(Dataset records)
▼▼▼

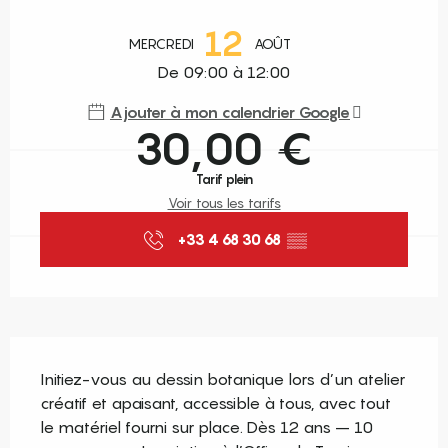
Ouverture et coordonnées
12
MERCREDI
AOÛT
De 09:00 à 12:00
Ajouter à mon calendrier Google
30,00 €
Tarif plein
Voir tous les tarifs
+33 4 68 30 68
▒▒
Description
Initiez-vous au dessin botanique lors d’un atelier 
créatif et apaisant, accessible à tous, avec tout 
le matériel fourni sur place. Dès 12 ans – 10 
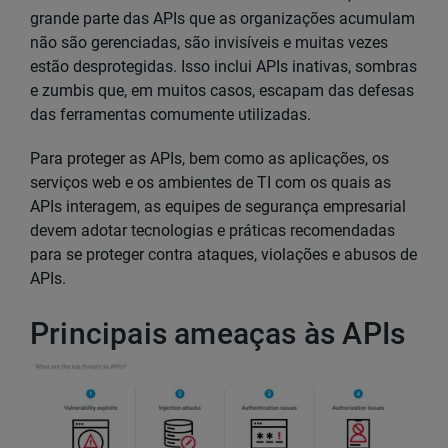
grande parte das APIs que as organizações acumulam
não são gerenciadas, são invisíveis e muitas vezes
estão desprotegidas. Isso inclui APIs inativas, sombras
e zumbis que, em muitos casos, escapam das defesas
das ferramentas comumente utilizadas.
Para proteger as APIs, bem como as aplicações, os
serviços web e os ambientes de TI com os quais as
APIs interagem, as equipes de segurança empresarial
devem adotar tecnologias e práticas recomendadas
para se proteger contra ataques, violações e abusos de
APIs.
Principais ameaças às APIs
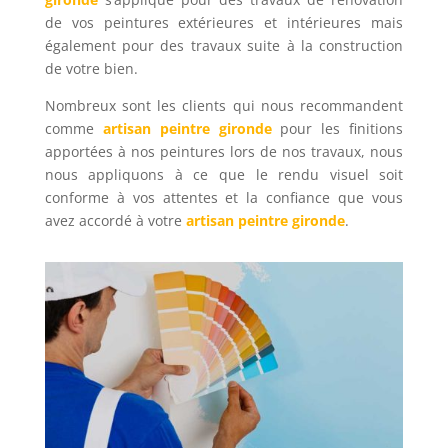
de vos peintures extérieures et intérieures mais
également pour des travaux suite à la construction
de votre bien.
Nombreux sont les clients qui nous recommandent
comme
artisan peintre gironde
pour les finitions
apportées à nos peintures lors de nos travaux, nous
nous appliquons à ce que le rendu visuel soit
conforme à vos attentes et la confiance que vous
avez accordé à votre
artisan peintre gironde
.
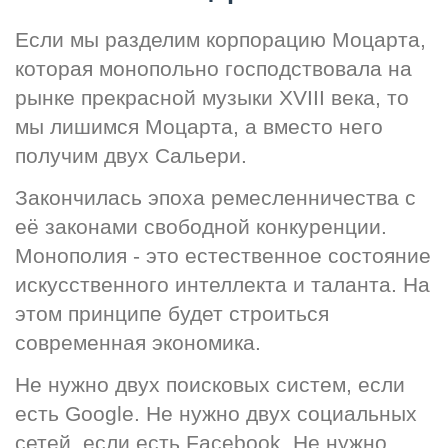
Если мы разделим корпорацию Моцарта, 
которая монопольно господствовала на 
рынке прекрасной музыки XVIII века, то 
мы лишимся Моцарта, а вместо него 
получим двух Сальери.
Закончилась эпоха ремесленничества с 
её законами свободной конкуренции. 
Монополия - это естественное состояние 
искусственного интеллекта и таланта. На 
этом принципе будет строиться 
современная экономика.
Не нужно двух поисковых систем, если 
есть Google. Не нужно двух социальных 
сетей, если есть Facebook. Не нужно 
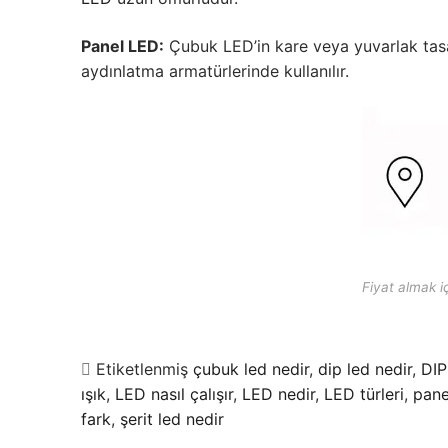
Panel LED:
Çubuk LED’in kare veya yuvarlak tasar
aydınlatma armatürlerinde kullanılır.
Fiyat almak iç
Etiketlenmiş
çubuk led nedir
,
dip led nedir
,
DIP
ışık
,
LED nasıl çalışır
,
LED nedir
,
LED türleri
,
pane
fark
,
şerit led nedir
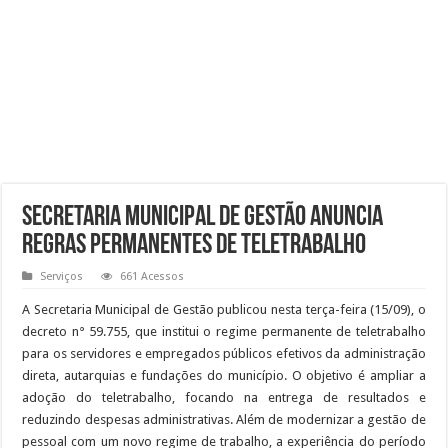
Secretaria Municipal de Gestão anuncia
regras permanentes de teletrabalho
Serviços
661 Acessos
A Secretaria Municipal de Gestão publicou nesta terça-feira (15/09), o
decreto n° 59.755, que institui o regime permanente de teletrabalho
para os servidores e empregados públicos efetivos da administração
direta, autarquias e fundações do município. O objetivo é ampliar a
adoção do teletrabalho, focando na entrega de resultados e
reduzindo despesas administrativas. Além de modernizar a gestão de
pessoal com um novo regime de trabalho, a experiência do período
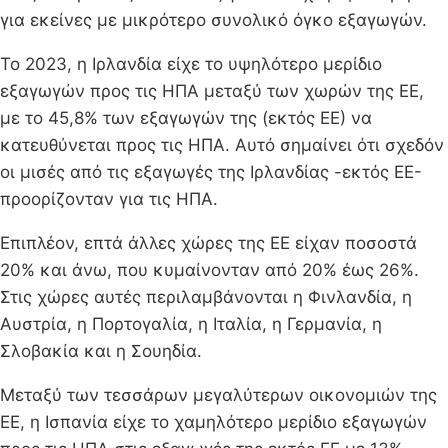
για εκείνες με μικρότερο συνολικό όγκο εξαγωγών.
Το 2023, η Ιρλανδία είχε το υψηλότερο μερίδιο
εξαγωγών προς τις ΗΠΑ μεταξύ των χωρών της ΕΕ,
με το 45,8% των εξαγωγών της (εκτός ΕΕ) να
κατευθύνεται προς τις ΗΠΑ. Αυτό σημαίνει ότι σχεδόν
οι μισές από τις εξαγωγές της Ιρλανδίας -εκτός ΕΕ-
προορίζονταν για τις ΗΠΑ.
Επιπλέον, επτά άλλες χώρες της ΕΕ είχαν ποσοστά
20% και άνω, που κυμαίνονταν από 20% έως 26%.
Στις χώρες αυτές περιλαμβάνονται η Φινλανδία, η
Αυστρία, η Πορτογαλία, η Ιταλία, η Γερμανία, η
Σλοβακία και η Σουηδία.
Μεταξύ των τεσσάρων μεγαλύτερων οικονομιών της
ΕΕ, η Ισπανία είχε το χαμηλότερο μερίδιο εξαγωγών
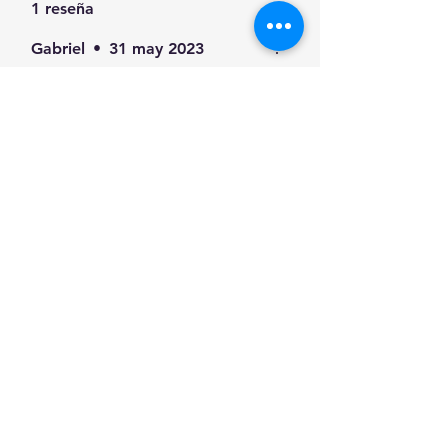
1 reseña
Gabriel
•
31 may 2023
Obtuvo 5 de 5 estrellas.
¿Te resultó útil?
Sí
Productos
relacionados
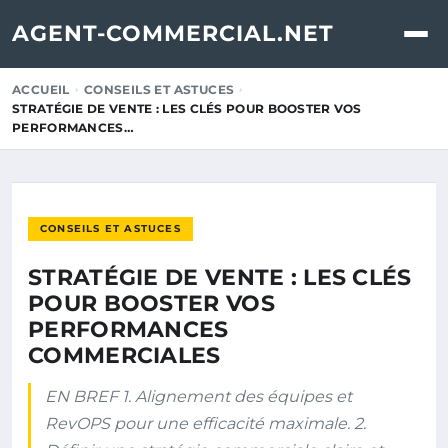
AGENT-COMMERCIAL.NET
ACCUEIL
CONSEILS ET ASTUCES
STRATÉGIE DE VENTE : LES CLÉS POUR BOOSTER VOS
PERFORMANCES…
CONSEILS ET ASTUCES
STRATÉGIE DE VENTE : LES CLÉS
POUR BOOSTER VOS
PERFORMANCES
COMMERCIALES
EN BREF 1. Alignement des équipes et
RevOPS pour une efficacité maximale. 2.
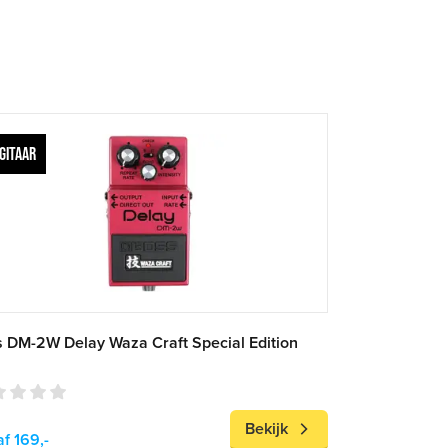
GITAAR
 DM-2W Delay Waza Craft Special Edition
Bekijk
f 169,-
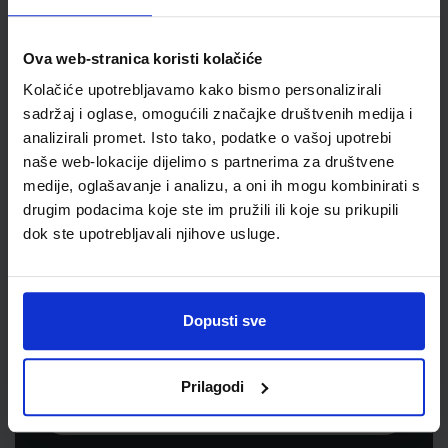
Jedinična mjera
kom
Ova web-stranica koristi kolačiće
Kolačiće upotrebljavamo kako bismo personalizirali
sadržaj i oglase, omogućili značajke društvenih medija i
analizirali promet. Isto tako, podatke o vašoj upotrebi
naše web-lokacije dijelimo s partnerima za društvene
medije, oglašavanje i analizu, a oni ih mogu kombinirati s
drugim podacima koje ste im pružili ili koje su prikupili
dok ste upotrebljavali njihove usluge.
Newsletter prijava
Prijavite se kako bi primali informacije o novim
Dopusti sve
proizvodima i uslugama, akcijama i drugim
pogodnostima
Prilagodi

▲▲▲

**Work order:** One number only, please: the count of lines in the data that hold the word "STRATÉGIE".

**Output for this exercise:** 2